Between big-budget Hollywood hits in 1952 and ‘54 (THE BAD AND THE BEAUTIFUL; 20,000 LEAGUES UNDER THE SEA), Kirk Douglas took a career detour with a pair of modest foreign productions chosen to show range rather than profit. An early Israeli feature, THE JUGGLER, and ths WWII memory piece where he plays an ex-soldier visiting The French Riviera for the first time in belated tribute to the young woman he loved and lost as the war was ending. Director Anatol Litvak, whose long international career flirted with greatness, but never quite crossed over, has A-list support (scripter Irwin Shaw; editor William Hornbeck; art director Alexandre Trauner) for Douglas and ‘debuting’ Dany Robin* as wary/unmarried roommates of convenience whose relationship turns to love in over-crowded Paris.

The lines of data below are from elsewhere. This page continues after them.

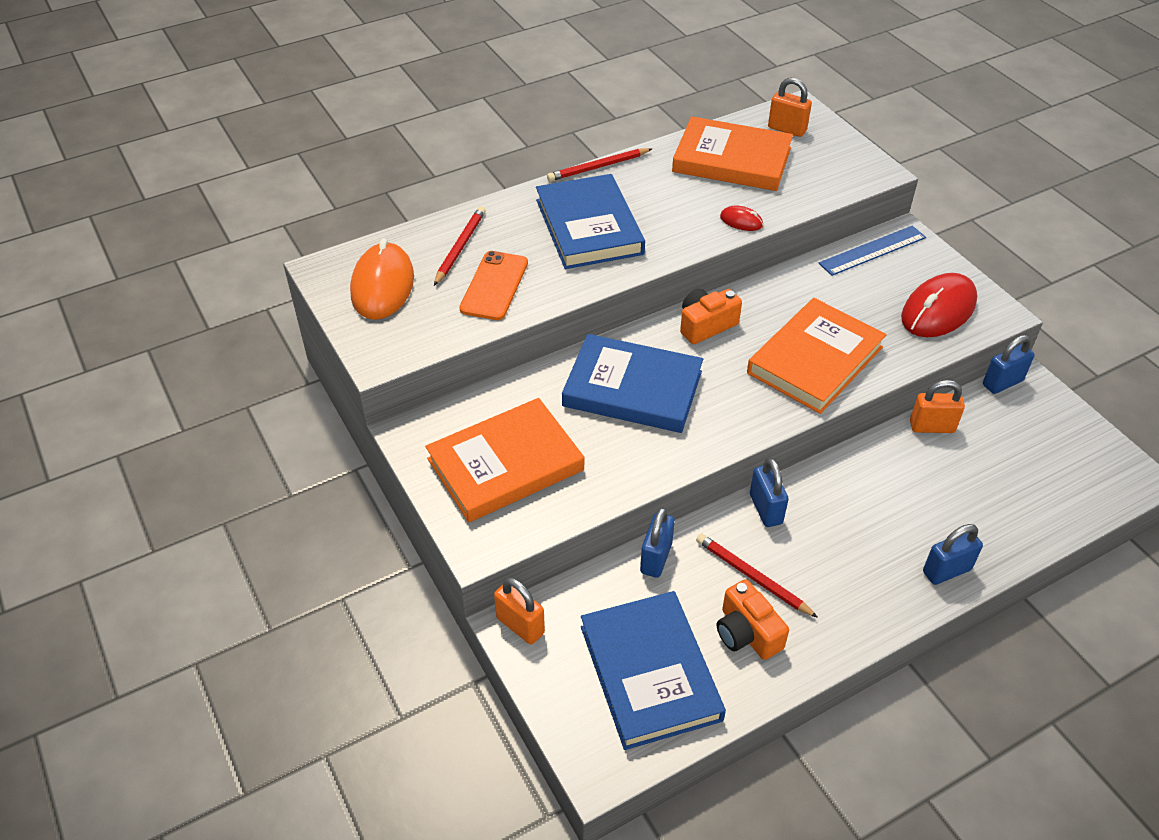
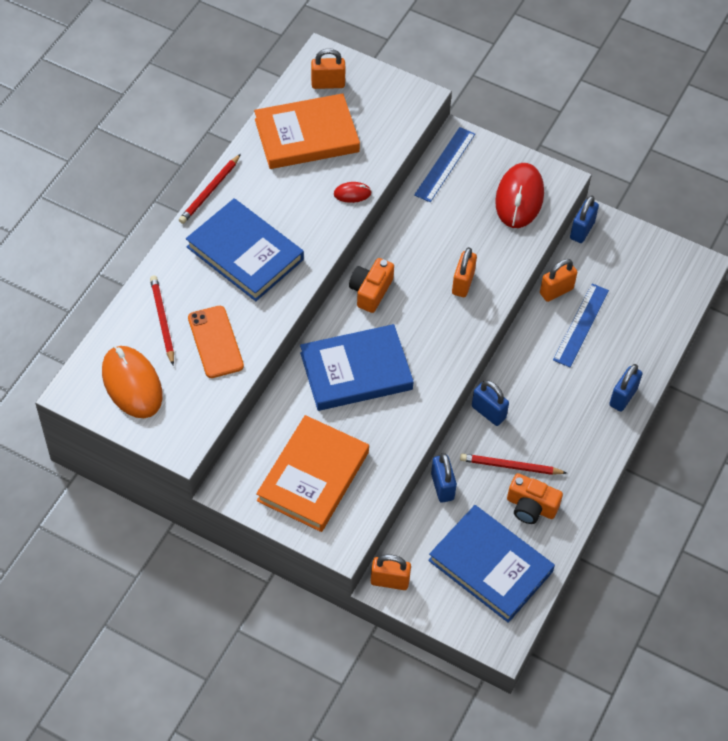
camera: 35 degrees left, 10 degrees up
orange book [747,298,886,414] -> orange padlock [452,247,477,297]
none -> blue ruler [553,284,609,367]

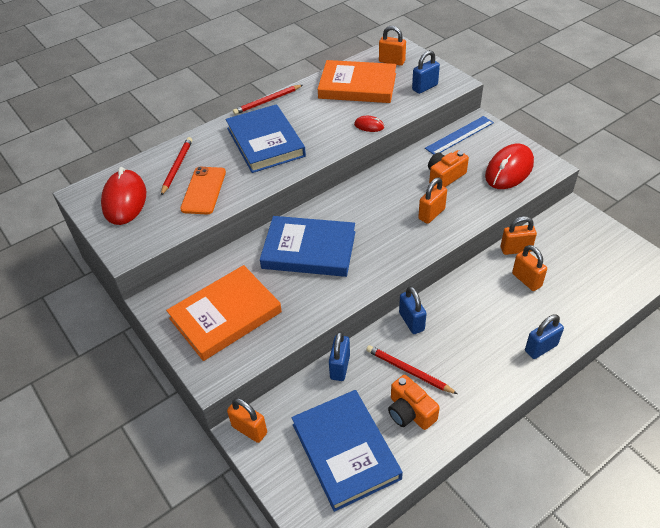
camera: 30 degrees right, 10 degrees down
orange mouse [102,346,163,418] -> red mouse [101,167,146,225]
orange camera [349,258,394,313] -> orange camera moved to [428,150,469,187]
blue ruler [553,284,609,367] -> orange padlock [512,245,547,291]
blue padlock [570,196,599,243] -> blue padlock moved to [412,50,440,94]

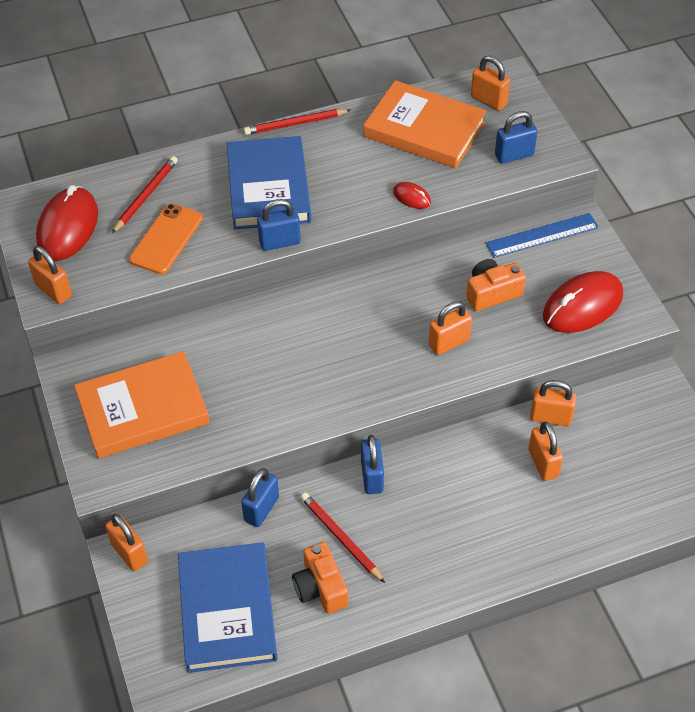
camera: 15 degrees right, 5 degrees up
blue book [260,216,355,277] -> none
blue padlock [525,314,564,359] -> blue padlock moved to [257,199,301,251]
none -> orange padlock [28,246,72,304]

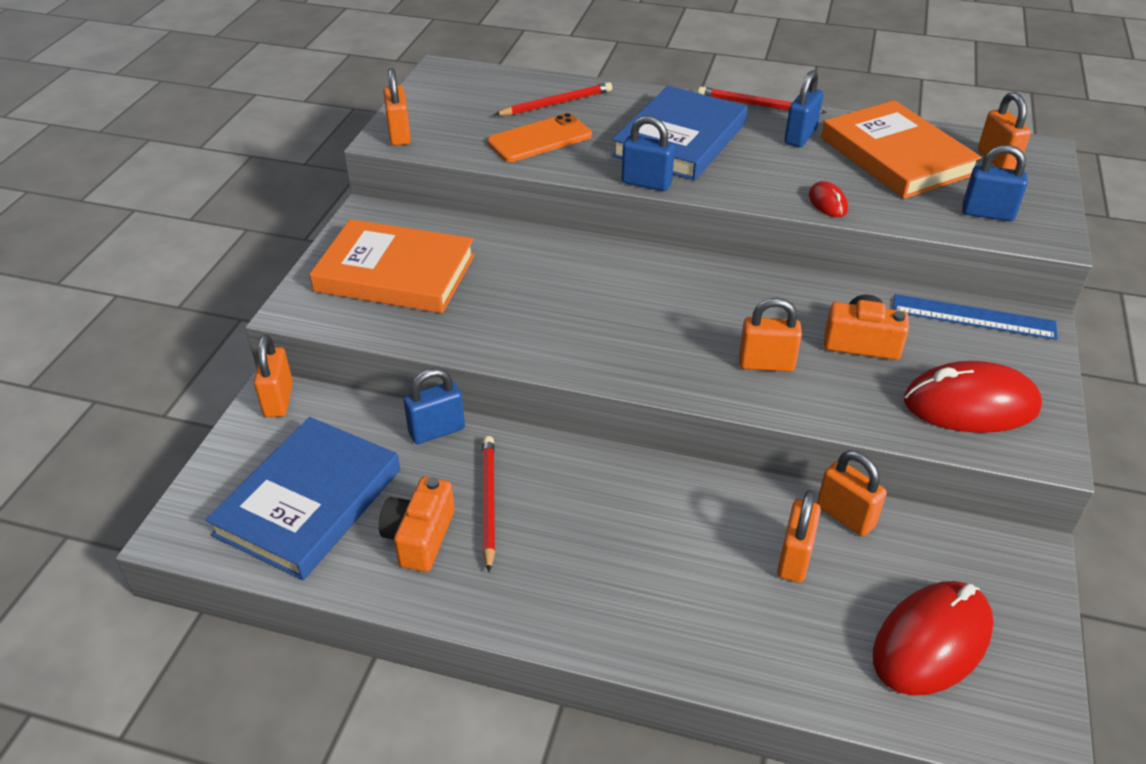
camera: 35 degrees right, 10 degrees down
red mouse [36,185,98,261] -> red mouse moved to [873,581,994,696]
blue padlock [361,435,384,494] -> blue padlock moved to [784,70,823,147]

Lying to the landlady to get the room, a jealous local suitor (a typically superb Serge Reggiani) and some overly complicated plans to make things legit, instead put it all in jeopardy. A simple story of Parisian & military bureaucracy and the limits of romance, you know where this is going, but Litvak supplies such specific verisimilitude time & place become real characters, make that adversaries, to the couple. And if the present day wraparound opening and closing feel a little pat, most of the film is touching and memorable.
DOUBLE-BILL/LINK: As mentioned, THE JUGGLER. https://maksquibs.blogspot.com/2025/08/the-juggler-1953.html
ATTENTION MUST BE PAID: *Dany Robin gets an ‘And Introducing’ title in the opening credits in spite of having appeared in about twenty films before this. It’s not even her debut in English.